So, as a bunch of baseball writers pointed out this week, pretty much every film nerd has played The Coen Bros. Game.
As everyone knows, the Coen Bros. Game is just ranking every Coen Bros. movie, 1 through 16. Which of course is possible only because so many film nerds have seen all 16 of them
Personally, I’ve seen 15 and I’m comfortable putting the one I haven’t (The Ladykillers) at the bottom without seeing it. Everyone else puts it at the bottom having seen it, so why go through the pain? But the thing that I have long found baffling – and continue to find baffling, actually – is why so many people put The Hudsucker Proxy at the bottom of the list.
The baseball film nerds put it at 14 of 16, above only Intolerable Cruelty and The Ladykillers. When Indiewire played the game when Inside Llewyn Davis came out, they put it at 13, dropping True Grit down below it as well. When a reviewer at The Atlantic played the game to commemorate the 30th birthday of Blood Simple, he put it at 15. That’s really harsh.
For a very long time, I’ve had The Hudsucker Proxy in my top three or four. I plan on replaying the game at the end of this viewing epic, but – based on my enjoyment of of this particular rewatch, it’s going to remain in the top half of the list at the very least.
Look. This thing has Paul Newman in it. Playing the villain. His opening line is:
It’s a pity to waste a whole Montechristo
And then he puffs on the cigar of a guy who just jumped off a window 45 floors (including the mezzanine) up.
The adagio from Spartacus by Khachaturian is woven into become the main theme, and that thing is glorious and uplifting.
OK, I get that this film is incredibly stylised – it’s a 1950s set, 1990s version, of a 1930s screwball comedy – and I get that maybe that doesn’t work for everyone. But it really, really works for me.
(The Very Important Blue Letter is literally a blue envelope that says says BLUE LETTER on it, C’MON!)
What I noticed this time that’d I’d not nticed before is how far ahead of the game the Coens were on spotting and highlighting the stock market shenanigans that are the central conceit of of the film.

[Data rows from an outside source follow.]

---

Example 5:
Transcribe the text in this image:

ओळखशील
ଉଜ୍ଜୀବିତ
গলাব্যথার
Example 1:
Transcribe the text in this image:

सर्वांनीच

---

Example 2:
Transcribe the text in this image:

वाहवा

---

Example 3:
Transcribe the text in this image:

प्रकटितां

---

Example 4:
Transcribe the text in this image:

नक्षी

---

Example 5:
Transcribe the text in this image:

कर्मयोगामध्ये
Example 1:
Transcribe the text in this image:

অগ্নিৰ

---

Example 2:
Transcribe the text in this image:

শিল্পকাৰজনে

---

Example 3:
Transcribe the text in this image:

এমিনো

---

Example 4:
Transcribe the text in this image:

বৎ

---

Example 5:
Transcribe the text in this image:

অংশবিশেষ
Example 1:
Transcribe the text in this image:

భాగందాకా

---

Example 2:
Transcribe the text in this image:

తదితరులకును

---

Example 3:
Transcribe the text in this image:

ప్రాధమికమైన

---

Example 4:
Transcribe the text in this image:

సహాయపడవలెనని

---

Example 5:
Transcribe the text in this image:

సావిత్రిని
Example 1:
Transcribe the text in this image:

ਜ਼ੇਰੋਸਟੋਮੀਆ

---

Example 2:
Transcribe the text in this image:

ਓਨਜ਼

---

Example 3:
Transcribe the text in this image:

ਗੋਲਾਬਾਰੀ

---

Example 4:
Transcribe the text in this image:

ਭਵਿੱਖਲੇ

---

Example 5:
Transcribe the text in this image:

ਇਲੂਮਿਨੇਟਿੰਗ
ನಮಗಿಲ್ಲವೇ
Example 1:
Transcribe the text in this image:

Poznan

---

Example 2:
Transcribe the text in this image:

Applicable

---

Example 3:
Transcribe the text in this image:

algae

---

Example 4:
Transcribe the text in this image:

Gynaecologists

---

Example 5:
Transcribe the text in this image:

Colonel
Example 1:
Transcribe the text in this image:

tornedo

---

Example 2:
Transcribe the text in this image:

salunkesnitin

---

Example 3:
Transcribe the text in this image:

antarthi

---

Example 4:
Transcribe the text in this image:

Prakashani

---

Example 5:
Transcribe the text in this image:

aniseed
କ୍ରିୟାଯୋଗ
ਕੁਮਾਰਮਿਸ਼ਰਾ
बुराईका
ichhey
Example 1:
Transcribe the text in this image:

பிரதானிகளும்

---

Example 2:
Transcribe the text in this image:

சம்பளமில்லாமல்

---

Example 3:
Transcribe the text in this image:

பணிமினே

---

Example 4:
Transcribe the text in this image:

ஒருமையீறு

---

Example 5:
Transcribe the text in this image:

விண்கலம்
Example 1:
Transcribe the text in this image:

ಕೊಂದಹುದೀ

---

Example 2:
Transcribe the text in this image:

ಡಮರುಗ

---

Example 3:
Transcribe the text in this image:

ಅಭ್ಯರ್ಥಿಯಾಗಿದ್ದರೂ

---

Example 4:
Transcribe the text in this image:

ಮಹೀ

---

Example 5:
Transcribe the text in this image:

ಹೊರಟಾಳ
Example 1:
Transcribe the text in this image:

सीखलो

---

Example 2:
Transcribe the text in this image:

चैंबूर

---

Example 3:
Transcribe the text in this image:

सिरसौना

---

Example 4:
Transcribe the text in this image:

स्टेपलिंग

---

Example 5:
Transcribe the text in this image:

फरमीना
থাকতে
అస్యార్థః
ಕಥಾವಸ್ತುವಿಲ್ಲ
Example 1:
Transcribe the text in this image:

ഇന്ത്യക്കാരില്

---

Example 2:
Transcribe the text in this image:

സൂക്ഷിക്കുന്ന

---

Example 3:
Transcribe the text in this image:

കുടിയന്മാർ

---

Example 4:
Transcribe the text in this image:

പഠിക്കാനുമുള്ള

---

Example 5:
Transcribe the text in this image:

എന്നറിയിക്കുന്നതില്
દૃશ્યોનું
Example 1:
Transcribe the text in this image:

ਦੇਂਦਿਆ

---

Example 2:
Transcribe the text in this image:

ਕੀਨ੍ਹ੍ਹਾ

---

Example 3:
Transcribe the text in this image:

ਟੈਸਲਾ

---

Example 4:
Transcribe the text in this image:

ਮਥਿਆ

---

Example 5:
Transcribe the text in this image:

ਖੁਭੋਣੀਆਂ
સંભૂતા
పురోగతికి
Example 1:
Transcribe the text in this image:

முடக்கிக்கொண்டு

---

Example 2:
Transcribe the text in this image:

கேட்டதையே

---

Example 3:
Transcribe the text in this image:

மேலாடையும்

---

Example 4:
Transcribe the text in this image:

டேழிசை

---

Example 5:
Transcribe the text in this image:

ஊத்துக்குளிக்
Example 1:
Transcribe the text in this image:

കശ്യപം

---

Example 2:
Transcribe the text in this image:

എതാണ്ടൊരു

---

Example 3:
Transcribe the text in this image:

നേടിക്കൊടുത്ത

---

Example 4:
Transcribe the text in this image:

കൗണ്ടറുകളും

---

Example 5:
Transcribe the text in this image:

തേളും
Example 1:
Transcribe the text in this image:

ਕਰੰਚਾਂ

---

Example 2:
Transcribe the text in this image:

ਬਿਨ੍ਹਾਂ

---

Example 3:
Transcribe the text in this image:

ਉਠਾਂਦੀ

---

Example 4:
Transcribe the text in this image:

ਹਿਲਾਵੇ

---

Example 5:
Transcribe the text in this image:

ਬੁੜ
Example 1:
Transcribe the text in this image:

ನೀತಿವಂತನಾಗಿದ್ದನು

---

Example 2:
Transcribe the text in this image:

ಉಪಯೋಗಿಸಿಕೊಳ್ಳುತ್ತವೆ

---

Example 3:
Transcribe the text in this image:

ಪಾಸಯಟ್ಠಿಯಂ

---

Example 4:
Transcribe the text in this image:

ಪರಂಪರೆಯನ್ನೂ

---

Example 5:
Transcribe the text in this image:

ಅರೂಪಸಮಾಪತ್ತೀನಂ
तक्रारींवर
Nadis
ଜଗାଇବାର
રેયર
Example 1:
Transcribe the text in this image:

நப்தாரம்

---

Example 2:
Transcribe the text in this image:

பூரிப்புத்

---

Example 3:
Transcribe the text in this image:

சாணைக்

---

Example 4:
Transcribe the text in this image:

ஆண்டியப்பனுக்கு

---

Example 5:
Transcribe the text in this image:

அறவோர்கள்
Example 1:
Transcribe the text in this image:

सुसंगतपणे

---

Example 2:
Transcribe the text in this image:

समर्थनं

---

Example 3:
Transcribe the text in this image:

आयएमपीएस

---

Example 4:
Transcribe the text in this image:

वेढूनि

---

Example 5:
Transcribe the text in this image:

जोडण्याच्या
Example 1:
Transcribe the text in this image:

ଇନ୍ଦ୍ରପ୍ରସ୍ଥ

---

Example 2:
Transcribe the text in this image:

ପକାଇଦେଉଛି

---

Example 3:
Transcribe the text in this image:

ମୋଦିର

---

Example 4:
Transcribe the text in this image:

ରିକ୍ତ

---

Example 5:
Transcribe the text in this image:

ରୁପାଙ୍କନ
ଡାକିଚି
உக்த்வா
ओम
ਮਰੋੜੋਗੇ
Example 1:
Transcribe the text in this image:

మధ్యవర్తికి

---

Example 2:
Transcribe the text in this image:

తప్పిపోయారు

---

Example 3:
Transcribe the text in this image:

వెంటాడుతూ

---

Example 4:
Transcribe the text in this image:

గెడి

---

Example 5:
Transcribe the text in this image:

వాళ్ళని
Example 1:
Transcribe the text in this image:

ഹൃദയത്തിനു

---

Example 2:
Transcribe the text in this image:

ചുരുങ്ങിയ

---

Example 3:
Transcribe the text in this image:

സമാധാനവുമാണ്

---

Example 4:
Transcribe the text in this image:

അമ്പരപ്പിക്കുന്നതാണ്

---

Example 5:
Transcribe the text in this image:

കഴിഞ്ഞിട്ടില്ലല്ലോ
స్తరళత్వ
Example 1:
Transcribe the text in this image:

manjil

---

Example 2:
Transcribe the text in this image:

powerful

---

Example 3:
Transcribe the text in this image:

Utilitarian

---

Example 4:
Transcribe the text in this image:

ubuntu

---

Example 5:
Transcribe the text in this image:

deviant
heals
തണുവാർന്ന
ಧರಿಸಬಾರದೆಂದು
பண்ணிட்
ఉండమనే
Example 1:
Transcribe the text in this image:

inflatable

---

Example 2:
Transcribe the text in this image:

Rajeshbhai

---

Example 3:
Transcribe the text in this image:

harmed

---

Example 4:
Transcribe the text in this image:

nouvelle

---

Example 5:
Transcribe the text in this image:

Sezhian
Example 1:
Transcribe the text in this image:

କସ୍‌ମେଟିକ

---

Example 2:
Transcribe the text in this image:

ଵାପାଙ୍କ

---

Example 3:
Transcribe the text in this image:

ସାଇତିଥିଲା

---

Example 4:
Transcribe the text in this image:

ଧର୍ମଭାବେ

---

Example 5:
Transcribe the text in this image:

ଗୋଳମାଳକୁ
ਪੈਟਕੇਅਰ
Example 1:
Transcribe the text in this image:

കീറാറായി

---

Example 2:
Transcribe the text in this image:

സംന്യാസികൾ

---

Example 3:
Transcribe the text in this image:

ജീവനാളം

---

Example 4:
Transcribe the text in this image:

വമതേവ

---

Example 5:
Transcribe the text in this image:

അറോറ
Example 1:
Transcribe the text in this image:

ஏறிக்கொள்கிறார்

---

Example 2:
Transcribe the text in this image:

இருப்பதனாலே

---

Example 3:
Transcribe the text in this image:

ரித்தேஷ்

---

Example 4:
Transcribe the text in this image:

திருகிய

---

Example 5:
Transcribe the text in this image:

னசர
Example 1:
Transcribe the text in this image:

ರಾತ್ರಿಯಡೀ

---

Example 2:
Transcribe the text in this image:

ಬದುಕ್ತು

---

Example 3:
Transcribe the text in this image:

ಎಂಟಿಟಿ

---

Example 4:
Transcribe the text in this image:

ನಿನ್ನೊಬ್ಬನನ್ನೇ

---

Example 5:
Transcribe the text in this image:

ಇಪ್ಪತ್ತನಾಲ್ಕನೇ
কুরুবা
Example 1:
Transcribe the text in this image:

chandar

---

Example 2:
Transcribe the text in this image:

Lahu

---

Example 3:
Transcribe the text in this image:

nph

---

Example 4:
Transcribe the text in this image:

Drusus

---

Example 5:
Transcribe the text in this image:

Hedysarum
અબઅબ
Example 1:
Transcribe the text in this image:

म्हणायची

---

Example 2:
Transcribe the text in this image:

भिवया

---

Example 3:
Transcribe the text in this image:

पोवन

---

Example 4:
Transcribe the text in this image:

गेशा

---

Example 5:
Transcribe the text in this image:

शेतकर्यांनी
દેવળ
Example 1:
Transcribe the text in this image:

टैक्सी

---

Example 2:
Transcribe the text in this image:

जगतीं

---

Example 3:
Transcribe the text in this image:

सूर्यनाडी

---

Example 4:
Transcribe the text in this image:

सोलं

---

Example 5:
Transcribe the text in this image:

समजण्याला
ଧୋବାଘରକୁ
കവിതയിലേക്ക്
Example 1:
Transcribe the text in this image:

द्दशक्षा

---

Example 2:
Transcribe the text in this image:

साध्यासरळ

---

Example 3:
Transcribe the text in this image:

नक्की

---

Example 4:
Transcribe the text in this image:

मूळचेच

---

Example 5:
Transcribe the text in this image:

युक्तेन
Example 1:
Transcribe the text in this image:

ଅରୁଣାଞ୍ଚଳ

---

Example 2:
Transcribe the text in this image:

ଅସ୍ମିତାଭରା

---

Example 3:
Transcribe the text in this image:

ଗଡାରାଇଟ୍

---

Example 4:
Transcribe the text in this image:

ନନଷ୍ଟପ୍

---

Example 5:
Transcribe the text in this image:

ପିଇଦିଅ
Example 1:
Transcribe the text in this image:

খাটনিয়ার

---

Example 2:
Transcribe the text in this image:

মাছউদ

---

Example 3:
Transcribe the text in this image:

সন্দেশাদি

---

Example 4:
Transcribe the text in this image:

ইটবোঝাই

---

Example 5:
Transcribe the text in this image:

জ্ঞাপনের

At the top of the Hudsucker building, Sidney Mussberger and his board plot to make themselves richer by installing a dummer CEO. At the bottom of the building, Norville Barnes searches desperately for a job that will get him onto the ladder (or elevator, this being a Coen brothers film) that he hopes will take him all the way to the top floor, but is faced by advert after advert saying, ‘Experience required.’ Of course, the film also makes it clear that no matter how smart Mussberger and Co. think that they are, they can still be undone by crazy random happenstance – in this case, the hula hoop.
(And also, potentially, by a battle between good and evil at the heart of the clock tower)
- Empty Roads? No. The ‘empty wastelands’ in this film are a long empty boardroom table running down to a window, and a long empty office containing only Sidney Mussberger’s desk at the far end.
- Terrifyingly bright daylight: No. The existential horror lurks in the steaming cogs of the clock in the Hudsucker Building.
- Incredible Carter Burwell score? Yus. I love the way he incorporates music – in this case Khachaturian’s adagio and the sabre dance – in his scores.
- Very realistic violence? No, this is a remarkably univalent movie – but there are a couple of good punches.
- Extremely black lines delivered straight? “We could have opened the window” (even better a response to suicide than Newman’s cigar line).
- An obsession with odd hair? No one has particularly odd hair, I think, though there are some solid period stylings and a dodgy Steve Buscemi moustache.
And pretty great female leads?
YES. Indeed, it would be fair to say that Jennifer Jason Leigh, as Amy Archer, fast-talking journalist in the Rosalind Russell His Girl Friday mode, is probably the thing that really makes the film for me. She’s smart, she’s got oodles of gumption, and – like so many of the Coen’s female leads, she’s not perfect but she is imperfect because people are and not just because her flaws enable the man’s character development (though they do help drive the plot, but no more, I think than the flaws of the male characters).
Amy snags Norville as a mark, and the men at the bar laugh at her but she knows exactly what she’s doing. It gets her into unexpected trouble with him, but she does it because all of her experience of ‘important men’ so far have told her that she won’t land an interview with them if she doesn’t. Yes, she stereotypes him as a moron, but then he stereotypes her (without knowing she is her) – and to me it feels much crueller because both as CEO and as a man (for neither of which he had to work) – and even with the class divide that is at play for Norville – he is granted more power and authority than her and doesn’t have to work nearly hard to earn the respect. The only thing I wish is that Amy were allowed to be happy as the smart-ass, fast-talking career woman. I’d like Hudsucker even more if Norville were a bonus on top of that, not a solution to unhappiness. It’s here that Hudsucker Proxy falls down on His Girl Friday, which achieves a slightly more even balance for Hildy than Hudsucker does for Amy.